» **Exercise**
Copy the following data exactly and drop the pictures.

» **Data provided**
══════════════════════════════
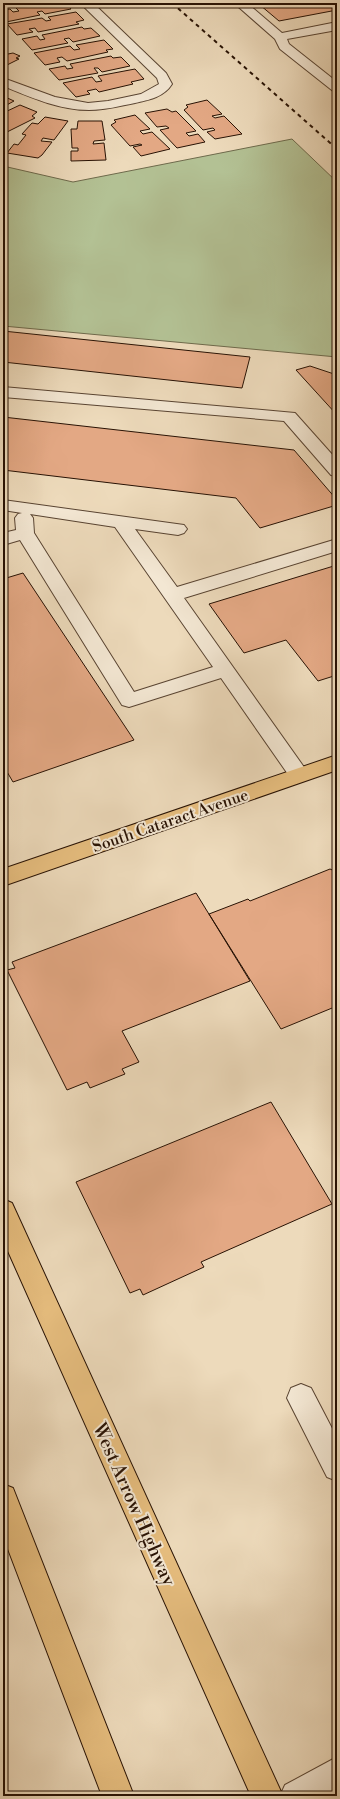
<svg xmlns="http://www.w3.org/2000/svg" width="340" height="1799" viewBox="0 0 340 1799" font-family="'Libre Bodoni',serif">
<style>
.green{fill:#b3c194;stroke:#6e6a4c}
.building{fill:#e3a884;stroke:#281204}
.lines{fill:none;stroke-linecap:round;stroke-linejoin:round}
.lane-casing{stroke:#594432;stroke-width:2}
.primary-casing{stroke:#281204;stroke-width:2}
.lane{fill:#f3e7d3;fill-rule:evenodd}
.primary{fill:#e6bd7e;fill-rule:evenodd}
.rail{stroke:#281204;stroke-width:2;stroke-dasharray:4 4;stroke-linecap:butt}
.labels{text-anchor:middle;stroke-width:4;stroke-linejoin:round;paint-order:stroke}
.street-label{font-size:16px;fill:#281204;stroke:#f3e7d3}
.near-street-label{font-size:19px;fill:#281204;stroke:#f3e7d3}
</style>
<rect width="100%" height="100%" fill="#eddabb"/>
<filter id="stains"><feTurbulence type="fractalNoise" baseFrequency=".005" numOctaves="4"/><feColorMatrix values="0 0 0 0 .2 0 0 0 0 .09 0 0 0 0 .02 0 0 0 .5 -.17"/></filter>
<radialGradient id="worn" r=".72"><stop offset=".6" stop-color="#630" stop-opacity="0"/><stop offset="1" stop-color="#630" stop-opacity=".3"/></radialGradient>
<path class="green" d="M292,139L337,182V357L3,326V166L73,182Z"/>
<path class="building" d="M38,3H66L71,9L45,14L42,11L37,12L40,15L6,22L3,19V10L10,9L13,12L19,11L15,7Z
M267,3H337V10L279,21L260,5Z
M76,12L84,20L76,22L79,24L38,32L35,28L29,29L33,32L17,35L7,24L42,18L46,21L51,20L48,17Z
M82,27L84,29L91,28L100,36L73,42L69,38L64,39L68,43L32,50L22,39L37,36L40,40L45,39L42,35Z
M104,40L113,49L106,50L108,52L67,61L62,57L57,58L60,62L45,65L34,53L70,46L74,50L80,49L76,45Z
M13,53L20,56L16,58L19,59L5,66L3,65V55Z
M111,56L113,58L121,57L130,66L102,72L98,68H94L98,73L59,80L49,69L65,66L67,69L73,68L70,64Z
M135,69L144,79L131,82L133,84L99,92L96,89L87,91L90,94L76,97L63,83L92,77L96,82L102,81L98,76Z
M3,96L14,101L3,107Z
M207,100L222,114L212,116L215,118L224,116L242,134L215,139L207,132L215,130L213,128L203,130L184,110L188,107L186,105Z
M20,105L37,112L32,116L35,118L3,134V113Z
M167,109L172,112L176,111L196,131L186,133L189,136L198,134L205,142L177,148L160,130L169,128L166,126L157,127L145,113Z
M135,115L150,129L140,131L143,134L152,132L170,149L141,156L133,147L142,145L140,144L130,146L111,125L116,122L114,120Z
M45,117L68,121L54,140L43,138L41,141L52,142L42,155L38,158L7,153L14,144L18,145L26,135L22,134L32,123L38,124Z
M78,121H102L105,140L94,141L93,144L104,143L106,160L71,161V151H78V148H72L71,129H77Z
M3,331L250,357L242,388L3,362Z
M310,366L337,375V415L296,370Z
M3,417L294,450L337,500V505L260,528L236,498L3,470Z
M337,565V675L318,681L286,640L244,653L209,604Z
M23,573L134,740L13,782L3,765V579Z
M330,869L337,872V1006L281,1029L209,914L248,899L250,901Z
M196,893L250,981L122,1031L139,1062L122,1069L125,1074L90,1088L87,1082L67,1090L7,970L15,968L12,962Z
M271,1102L332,1204L201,1262L204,1267L143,1295L140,1289L130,1293L76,1182Z"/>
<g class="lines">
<defs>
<path id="lane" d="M80,3H93L166,73L172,84C164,97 149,100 135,103C120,106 105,110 89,110C59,110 30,97 3,86V78L55,97L88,103L108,101L141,94L159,84L157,78Z
M234,3H247L282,33L337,22V30L287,39L289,44L337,82V92L333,91L280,49L275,39Z
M3,387L295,413L337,460V476L331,475L284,421L3,397Z
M3,500L184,525L187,529L184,533L178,535L135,529L177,587L337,539V551L184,598L306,770L309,775L306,780L299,782L292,780L221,678L129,707L122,705L20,540L3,545V533L16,530L15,518L18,514L22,513L3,510ZM30,514L115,527L213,667L134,692L34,533L33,518Z
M301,1384L311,1388L337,1438V1481L327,1477L287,1398L291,1388Z
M337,1757V1791L328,1796H280L285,1785Z"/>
<path id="primary" d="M337,755V770L3,886V869Z
M3,1199L12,1203L283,1796H251L3,1240Z
M3,1484L13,1488L134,1796H102L3,1536Z"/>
</defs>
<use href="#lane" class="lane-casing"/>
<use href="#primary" class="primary-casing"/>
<use href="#lane" class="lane"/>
<use href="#primary" class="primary"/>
<path class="rail" d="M172,3L337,149"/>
</g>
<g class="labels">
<g class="street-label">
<text transform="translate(170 820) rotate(-19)" y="6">South Cataract Avenue</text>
</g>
<g class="near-street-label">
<text transform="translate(135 1504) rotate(66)" y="7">West Arrow Highway</text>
</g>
</g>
<rect width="340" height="1799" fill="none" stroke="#eddabb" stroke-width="16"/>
<rect x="4" y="4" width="332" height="1791" fill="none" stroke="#281204" stroke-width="2"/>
<rect x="8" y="8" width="324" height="1783" fill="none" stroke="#281204"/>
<rect width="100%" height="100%" filter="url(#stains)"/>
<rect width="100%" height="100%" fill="url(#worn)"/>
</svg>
══════════════════════════════
» **Solution below**
<svg xmlns="http://www.w3.org/2000/svg" width="340" height="1799" viewBox="0 0 340 1799" font-family="'Libre Bodoni',serif">
<style>
.green{fill:#b3c194;stroke:#6e6a4c}
.building{fill:#e3a884;stroke:#281204}
.lines{fill:none;stroke-linecap:round;stroke-linejoin:round}
.lane-casing{stroke:#594432;stroke-width:2}
.primary-casing{stroke:#281204;stroke-width:2}
.lane{fill:#f3e7d3;fill-rule:evenodd}
.primary{fill:#e6bd7e;fill-rule:evenodd}
.rail{stroke:#281204;stroke-width:2;stroke-dasharray:4 4;stroke-linecap:butt}
.labels{text-anchor:middle;stroke-width:4;stroke-linejoin:round;paint-order:stroke}
.street-label{font-size:16px;fill:#281204;stroke:#f3e7d3}
.near-street-label{font-size:19px;fill:#281204;stroke:#f3e7d3}
</style>
<rect width="100%" height="100%" fill="#eddabb"/>
<filter id="stains"><feTurbulence type="fractalNoise" baseFrequency=".005" numOctaves="4"/><feColorMatrix values="0 0 0 0 .2 0 0 0 0 .09 0 0 0 0 .02 0 0 0 .5 -.17"/></filter>
<radialGradient id="worn" r=".72"><stop offset=".6" stop-color="#630" stop-opacity="0"/><stop offset="1" stop-color="#630" stop-opacity=".3"/></radialGradient>
<path class="green" d="M292,139L337,182V357L3,326V166L73,182Z"/>
<path class="building" d="M38,3H66L71,9L45,14L42,11L37,12L40,15L6,22L3,19V10L10,9L13,12L19,11L15,7Z
M267,3H337V10L279,21L260,5Z
M76,12L84,20L76,22L79,24L38,32L35,28L29,29L33,32L17,35L7,24L42,18L46,21L51,20L48,17Z
M82,27L84,29L91,28L100,36L73,42L69,38L64,39L68,43L32,50L22,39L37,36L40,40L45,39L42,35Z
M104,40L113,49L106,50L108,52L67,61L62,57L57,58L60,62L45,65L34,53L70,46L74,50L80,49L76,45Z
M13,53L20,56L16,58L19,59L5,66L3,65V55Z
M111,56L113,58L121,57L130,66L102,72L98,68H94L98,73L59,80L49,69L65,66L67,69L73,68L70,64Z
M135,69L144,79L131,82L133,84L99,92L96,89L87,91L90,94L76,97L63,83L92,77L96,82L102,81L98,76Z
M3,96L14,101L3,107Z
M207,100L222,114L212,116L215,118L224,116L242,134L215,139L207,132L215,130L213,128L203,130L184,110L188,107L186,105Z
M20,105L37,112L32,116L35,118L3,134V113Z
M167,109L172,112L176,111L196,131L186,133L189,136L198,134L205,142L177,148L160,130L169,128L166,126L157,127L145,113Z
M135,115L150,129L140,131L143,134L152,132L170,149L141,156L133,147L142,145L140,144L130,146L111,125L116,122L114,120Z
M45,117L68,121L54,140L43,138L41,141L52,142L42,155L38,158L7,153L14,144L18,145L26,135L22,134L32,123L38,124Z
M78,121H102L105,140L94,141L93,144L104,143L106,160L71,161V151H78V148H72L71,129H77Z
M3,331L250,357L242,388L3,362Z
M310,366L337,375V415L296,370Z
M3,417L294,450L337,500V505L260,528L236,498L3,470Z
M337,565V675L318,681L286,640L244,653L209,604Z
M23,573L134,740L13,782L3,765V579Z
M330,869L337,872V1006L281,1029L209,914L248,899L250,901Z
M196,893L250,981L122,1031L139,1062L122,1069L125,1074L90,1088L87,1082L67,1090L7,970L15,968L12,962Z
M271,1102L332,1204L201,1262L204,1267L143,1295L140,1289L130,1293L76,1182Z"/>
<g class="lines">
<defs>
<path id="lane" d="M80,3H93L166,73L172,84C164,97 149,100 135,103C120,106 105,110 89,110C59,110 30,97 3,86V78L55,97L88,103L108,101L141,94L159,84L157,78Z
M234,3H247L282,33L337,22V30L287,39L289,44L337,82V92L333,91L280,49L275,39Z
M3,387L295,413L337,460V476L331,475L284,421L3,397Z
M3,500L184,525L187,529L184,533L178,535L135,529L177,587L337,539V551L184,598L306,770L309,775L306,780L299,782L292,780L221,678L129,707L122,705L20,540L3,545V533L16,530L15,518L18,514L22,513L3,510ZM30,514L115,527L213,667L134,692L34,533L33,518Z
M301,1384L311,1388L337,1438V1481L327,1477L287,1398L291,1388Z
M337,1757V1791L328,1796H280L285,1785Z"/>
<path id="primary" d="M337,755V770L3,886V869Z
M3,1199L12,1203L283,1796H251L3,1240Z
M3,1484L13,1488L134,1796H102L3,1536Z"/>
</defs>
<use href="#lane" class="lane-casing"/>
<use href="#primary" class="primary-casing"/>
<use href="#lane" class="lane"/>
<use href="#primary" class="primary"/>
<path class="rail" d="M172,3L337,149"/>
</g>
<g class="labels">
<g class="street-label">
<text transform="translate(170 820) rotate(-19)" y="6">South Cataract Avenue</text>
</g>
<g class="near-street-label">
<text transform="translate(135 1504) rotate(66)" y="7">West Arrow Highway</text>
</g>
</g>
<rect width="340" height="1799" fill="none" stroke="#eddabb" stroke-width="16"/>
<rect x="4" y="4" width="332" height="1791" fill="none" stroke="#281204" stroke-width="2"/>
<rect x="8" y="8" width="324" height="1783" fill="none" stroke="#281204"/>
<rect width="100%" height="100%" filter="url(#stains)"/>
<rect width="100%" height="100%" fill="url(#worn)"/>
</svg>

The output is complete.